Records
☆ ☆ ☆ ☆ ☆ ☆ ☆

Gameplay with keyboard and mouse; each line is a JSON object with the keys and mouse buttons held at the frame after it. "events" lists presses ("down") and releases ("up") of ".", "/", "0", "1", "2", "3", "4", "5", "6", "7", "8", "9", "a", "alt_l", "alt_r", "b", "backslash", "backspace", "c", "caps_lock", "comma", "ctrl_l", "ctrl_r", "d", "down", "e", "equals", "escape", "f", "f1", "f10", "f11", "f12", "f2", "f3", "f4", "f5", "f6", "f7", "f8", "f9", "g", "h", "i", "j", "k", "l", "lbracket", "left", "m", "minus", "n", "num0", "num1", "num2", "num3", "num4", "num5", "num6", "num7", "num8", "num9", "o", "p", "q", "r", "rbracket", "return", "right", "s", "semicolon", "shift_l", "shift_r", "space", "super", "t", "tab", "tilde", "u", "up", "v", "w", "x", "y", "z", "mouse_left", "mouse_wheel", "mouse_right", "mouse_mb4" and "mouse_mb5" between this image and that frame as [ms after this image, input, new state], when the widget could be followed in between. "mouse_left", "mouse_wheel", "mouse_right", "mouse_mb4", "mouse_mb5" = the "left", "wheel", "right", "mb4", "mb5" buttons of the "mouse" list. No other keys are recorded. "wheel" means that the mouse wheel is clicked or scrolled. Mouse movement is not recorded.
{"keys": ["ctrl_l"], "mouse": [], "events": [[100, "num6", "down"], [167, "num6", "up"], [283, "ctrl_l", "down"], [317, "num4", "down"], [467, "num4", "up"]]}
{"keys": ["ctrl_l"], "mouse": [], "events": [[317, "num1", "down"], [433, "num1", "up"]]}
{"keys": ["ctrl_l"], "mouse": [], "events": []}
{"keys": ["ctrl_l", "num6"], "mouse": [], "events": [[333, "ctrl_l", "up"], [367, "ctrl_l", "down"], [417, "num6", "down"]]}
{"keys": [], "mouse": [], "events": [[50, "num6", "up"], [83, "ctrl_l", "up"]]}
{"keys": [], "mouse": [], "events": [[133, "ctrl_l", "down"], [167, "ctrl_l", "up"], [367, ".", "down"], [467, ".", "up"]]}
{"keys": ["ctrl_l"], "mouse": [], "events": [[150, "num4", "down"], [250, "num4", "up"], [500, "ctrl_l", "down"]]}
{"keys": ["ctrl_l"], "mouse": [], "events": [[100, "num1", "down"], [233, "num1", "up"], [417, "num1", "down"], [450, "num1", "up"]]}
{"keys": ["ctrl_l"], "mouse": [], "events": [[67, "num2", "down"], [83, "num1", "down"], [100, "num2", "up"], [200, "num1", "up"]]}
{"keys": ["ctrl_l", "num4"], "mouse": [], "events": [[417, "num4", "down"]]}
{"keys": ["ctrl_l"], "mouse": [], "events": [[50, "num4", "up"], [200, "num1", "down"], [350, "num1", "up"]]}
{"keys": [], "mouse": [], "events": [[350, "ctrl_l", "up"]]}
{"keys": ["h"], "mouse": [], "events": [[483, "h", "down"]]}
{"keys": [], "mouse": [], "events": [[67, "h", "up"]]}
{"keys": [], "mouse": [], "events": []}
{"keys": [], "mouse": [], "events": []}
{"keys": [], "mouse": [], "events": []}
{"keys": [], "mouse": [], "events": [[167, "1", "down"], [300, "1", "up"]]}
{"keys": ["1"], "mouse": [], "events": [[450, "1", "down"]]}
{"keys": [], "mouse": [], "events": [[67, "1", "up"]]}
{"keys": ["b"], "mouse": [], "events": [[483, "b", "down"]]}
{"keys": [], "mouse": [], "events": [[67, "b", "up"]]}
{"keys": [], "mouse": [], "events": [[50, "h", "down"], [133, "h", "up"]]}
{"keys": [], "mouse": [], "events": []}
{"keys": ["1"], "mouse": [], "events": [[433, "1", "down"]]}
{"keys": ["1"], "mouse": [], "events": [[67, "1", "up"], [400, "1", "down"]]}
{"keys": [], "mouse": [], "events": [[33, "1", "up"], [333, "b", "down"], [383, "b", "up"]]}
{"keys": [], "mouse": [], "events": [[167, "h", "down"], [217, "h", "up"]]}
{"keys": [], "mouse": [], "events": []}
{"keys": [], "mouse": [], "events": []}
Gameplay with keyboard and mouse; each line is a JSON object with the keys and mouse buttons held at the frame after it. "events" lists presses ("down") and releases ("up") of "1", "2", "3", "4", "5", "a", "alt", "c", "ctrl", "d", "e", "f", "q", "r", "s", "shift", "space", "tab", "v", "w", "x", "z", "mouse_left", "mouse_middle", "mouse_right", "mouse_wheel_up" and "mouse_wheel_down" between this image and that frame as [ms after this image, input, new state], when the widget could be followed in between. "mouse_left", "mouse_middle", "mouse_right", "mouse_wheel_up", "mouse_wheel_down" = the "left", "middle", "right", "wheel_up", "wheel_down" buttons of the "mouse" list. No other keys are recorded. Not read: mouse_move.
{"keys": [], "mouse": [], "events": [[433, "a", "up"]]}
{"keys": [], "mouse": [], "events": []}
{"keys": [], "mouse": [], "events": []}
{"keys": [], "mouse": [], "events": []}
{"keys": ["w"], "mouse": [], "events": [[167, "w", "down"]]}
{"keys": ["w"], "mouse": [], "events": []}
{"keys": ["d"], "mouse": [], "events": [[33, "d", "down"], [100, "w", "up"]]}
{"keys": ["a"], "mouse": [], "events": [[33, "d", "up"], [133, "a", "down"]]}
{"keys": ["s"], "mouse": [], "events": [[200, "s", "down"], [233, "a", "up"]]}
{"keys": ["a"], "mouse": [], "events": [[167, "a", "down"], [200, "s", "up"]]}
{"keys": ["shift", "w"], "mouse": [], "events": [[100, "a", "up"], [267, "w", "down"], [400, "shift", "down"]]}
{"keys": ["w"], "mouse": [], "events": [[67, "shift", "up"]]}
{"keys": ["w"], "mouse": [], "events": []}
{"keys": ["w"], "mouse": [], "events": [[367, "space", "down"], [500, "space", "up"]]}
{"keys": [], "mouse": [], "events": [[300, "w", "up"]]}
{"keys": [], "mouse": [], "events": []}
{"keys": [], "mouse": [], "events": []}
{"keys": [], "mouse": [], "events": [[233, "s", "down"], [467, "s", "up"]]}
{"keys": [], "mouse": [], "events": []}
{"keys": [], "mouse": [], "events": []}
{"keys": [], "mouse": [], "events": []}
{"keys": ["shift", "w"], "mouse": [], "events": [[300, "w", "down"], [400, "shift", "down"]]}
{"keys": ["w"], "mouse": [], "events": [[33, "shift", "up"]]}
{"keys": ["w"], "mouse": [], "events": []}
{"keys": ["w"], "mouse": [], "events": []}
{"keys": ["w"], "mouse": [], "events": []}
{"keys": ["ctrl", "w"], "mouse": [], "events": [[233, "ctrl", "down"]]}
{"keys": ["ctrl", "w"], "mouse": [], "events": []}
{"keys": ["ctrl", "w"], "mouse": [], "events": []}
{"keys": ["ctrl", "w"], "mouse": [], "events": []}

☆ ☆ ☆ ☆ ☆ ☆ ☆

Work to be completed
Go through the records above and set each one down exactly, please.

Exercise output
Gameplay with keyboard and mouse; each line is a JSON object with the keys and mouse buttons held at the frame after it. "events" lists presses ("down") and releases ("up") of ".", "/", "0", "1", "2", "3", "4", "5", "6", "7", "8", "9", "a", "alt_l", "alt_r", "b", "backslash", "backspace", "c", "caps_lock", "comma", "ctrl_l", "ctrl_r", "d", "down", "e", "equals", "escape", "f", "f1", "f10", "f11", "f12", "f2", "f3", "f4", "f5", "f6", "f7", "f8", "f9", "g", "h", "i", "j", "k", "l", "lbracket", "left", "m", "minus", "n", "num0", "num1", "num2", "num3", "num4", "num5", "num6", "num7", "num8", "num9", "o", "p", "q", "r", "rbracket", "return", "right", "s", "semicolon", "shift_l", "shift_r", "space", "super", "t", "tab", "tilde", "u", "up", "v", "w", "x", "y", "z", "mouse_left", "mouse_wheel", "mouse_right", "mouse_mb4" and "mouse_mb5" between this image and that frame as [ms after this image, input, new state], when the widget could be followed in between. "mouse_left", "mouse_wheel", "mouse_right", "mouse_mb4", "mouse_mb5" = the "left", "wheel", "right", "mb4", "mb5" buttons of the "mouse" list. No other keys are recorded. "wheel" means that the mouse wheel is clicked or scrolled. Mouse movement is not recorded.
{"keys": ["ctrl_l"], "mouse": [], "events": [[100, "num6", "down"], [167, "num6", "up"], [283, "ctrl_l", "down"], [317, "num4", "down"], [467, "num4", "up"]]}
{"keys": ["ctrl_l"], "mouse": [], "events": [[317, "num1", "down"], [433, "num1", "up"]]}
{"keys": ["ctrl_l"], "mouse": [], "events": []}
{"keys": ["ctrl_l", "num6"], "mouse": [], "events": [[333, "ctrl_l", "up"], [367, "ctrl_l", "down"], [417, "num6", "down"]]}
{"keys": [], "mouse": [], "events": [[50, "num6", "up"], [83, "ctrl_l", "up"]]}
{"keys": [], "mouse": [], "events": [[133, "ctrl_l", "down"], [167, "ctrl_l", "up"], [367, ".", "down"], [467, ".", "up"]]}
{"keys": ["ctrl_l"], "mouse": [], "events": [[150, "num4", "down"], [250, "num4", "up"], [500, "ctrl_l", "down"]]}
{"keys": ["ctrl_l"], "mouse": [], "events": [[100, "num1", "down"], [233, "num1", "up"], [417, "num1", "down"], [450, "num1", "up"]]}
{"keys": ["ctrl_l"], "mouse": [], "events": [[67, "num2", "down"], [83, "num1", "down"], [100, "num2", "up"], [200, "num1", "up"]]}
{"keys": ["ctrl_l", "num4"], "mouse": [], "events": [[417, "num4", "down"]]}
{"keys": ["ctrl_l"], "mouse": [], "events": [[50, "num4", "up"], [200, "num1", "down"], [350, "num1", "up"]]}
{"keys": [], "mouse": [], "events": [[350, "ctrl_l", "up"]]}
{"keys": ["h"], "mouse": [], "events": [[483, "h", "down"]]}
{"keys": [], "mouse": [], "events": [[67, "h", "up"]]}
{"keys": [], "mouse": [], "events": []}
{"keys": [], "mouse": [], "events": []}
{"keys": [], "mouse": [], "events": []}
{"keys": [], "mouse": [], "events": [[167, "1", "down"], [300, "1", "up"]]}
{"keys": ["1"], "mouse": [], "events": [[450, "1", "down"]]}
{"keys": [], "mouse": [], "events": [[67, "1", "up"]]}
{"keys": ["b"], "mouse": [], "events": [[483, "b", "down"]]}
{"keys": [], "mouse": [], "events": [[67, "b", "up"]]}
{"keys": [], "mouse": [], "events": [[50, "h", "down"], [133, "h", "up"]]}
{"keys": [], "mouse": [], "events": []}
{"keys": ["1"], "mouse": [], "events": [[433, "1", "down"]]}
{"keys": ["1"], "mouse": [], "events": [[67, "1", "up"], [400, "1", "down"]]}
{"keys": [], "mouse": [], "events": [[33, "1", "up"], [333, "b", "down"], [383, "b", "up"]]}
{"keys": [], "mouse": [], "events": [[167, "h", "down"], [217, "h", "up"]]}
{"keys": [], "mouse": [], "events": []}
{"keys": [], "mouse": [], "events": []}
Gameplay with keyboard and mouse; each line is a JSON object with the keys and mouse buttons held at the frame after it. "events" lists presses ("down") and releases ("up") of "1", "2", "3", "4", "5", "a", "alt", "c", "ctrl", "d", "e", "f", "q", "r", "s", "shift", "space", "tab", "v", "w", "x", "z", "mouse_left", "mouse_middle", "mouse_right", "mouse_wheel_up" and "mouse_wheel_down" between this image and that frame as [ms after this image, input, new state], when the widget could be followed in between. "mouse_left", "mouse_middle", "mouse_right", "mouse_wheel_up", "mouse_wheel_down" = the "left", "middle", "right", "wheel_up", "wheel_down" buttons of the "mouse" list. No other keys are recorded. Not read: mouse_move.
{"keys": [], "mouse": [], "events": [[433, "a", "up"]]}
{"keys": [], "mouse": [], "events": []}
{"keys": [], "mouse": [], "events": []}
{"keys": [], "mouse": [], "events": []}
{"keys": ["w"], "mouse": [], "events": [[167, "w", "down"]]}
{"keys": ["w"], "mouse": [], "events": []}
{"keys": ["d"], "mouse": [], "events": [[33, "d", "down"], [100, "w", "up"]]}
{"keys": ["a"], "mouse": [], "events": [[33, "d", "up"], [133, "a", "down"]]}
{"keys": ["s"], "mouse": [], "events": [[200, "s", "down"], [233, "a", "up"]]}
{"keys": ["a"], "mouse": [], "events": [[167, "a", "down"], [200, "s", "up"]]}
{"keys": ["shift", "w"], "mouse": [], "events": [[100, "a", "up"], [267, "w", "down"], [400, "shift", "down"]]}
{"keys": ["w"], "mouse": [], "events": [[67, "shift", "up"]]}
{"keys": ["w"], "mouse": [], "events": []}
{"keys": ["w"], "mouse": [], "events": [[367, "space", "down"], [500, "space", "up"]]}
{"keys": [], "mouse": [], "events": [[300, "w", "up"]]}
{"keys": [], "mouse": [], "events": []}
{"keys": [], "mouse": [], "events": []}
{"keys": [], "mouse": [], "events": [[233, "s", "down"], [467, "s", "up"]]}
{"keys": [], "mouse": [], "events": []}
{"keys": [], "mouse": [], "events": []}
{"keys": [], "mouse": [], "events": []}
{"keys": ["shift", "w"], "mouse": [], "events": [[300, "w", "down"], [400, "shift", "down"]]}
{"keys": ["w"], "mouse": [], "events": [[33, "shift", "up"]]}
{"keys": ["w"], "mouse": [], "events": []}
{"keys": ["w"], "mouse": [], "events": []}
{"keys": ["w"], "mouse": [], "events": []}
{"keys": ["ctrl", "w"], "mouse": [], "events": [[233, "ctrl", "down"]]}
{"keys": ["ctrl", "w"], "mouse": [], "events": []}
{"keys": ["ctrl", "w"], "mouse": [], "events": []}
{"keys": ["ctrl", "w"], "mouse": [], "events": []}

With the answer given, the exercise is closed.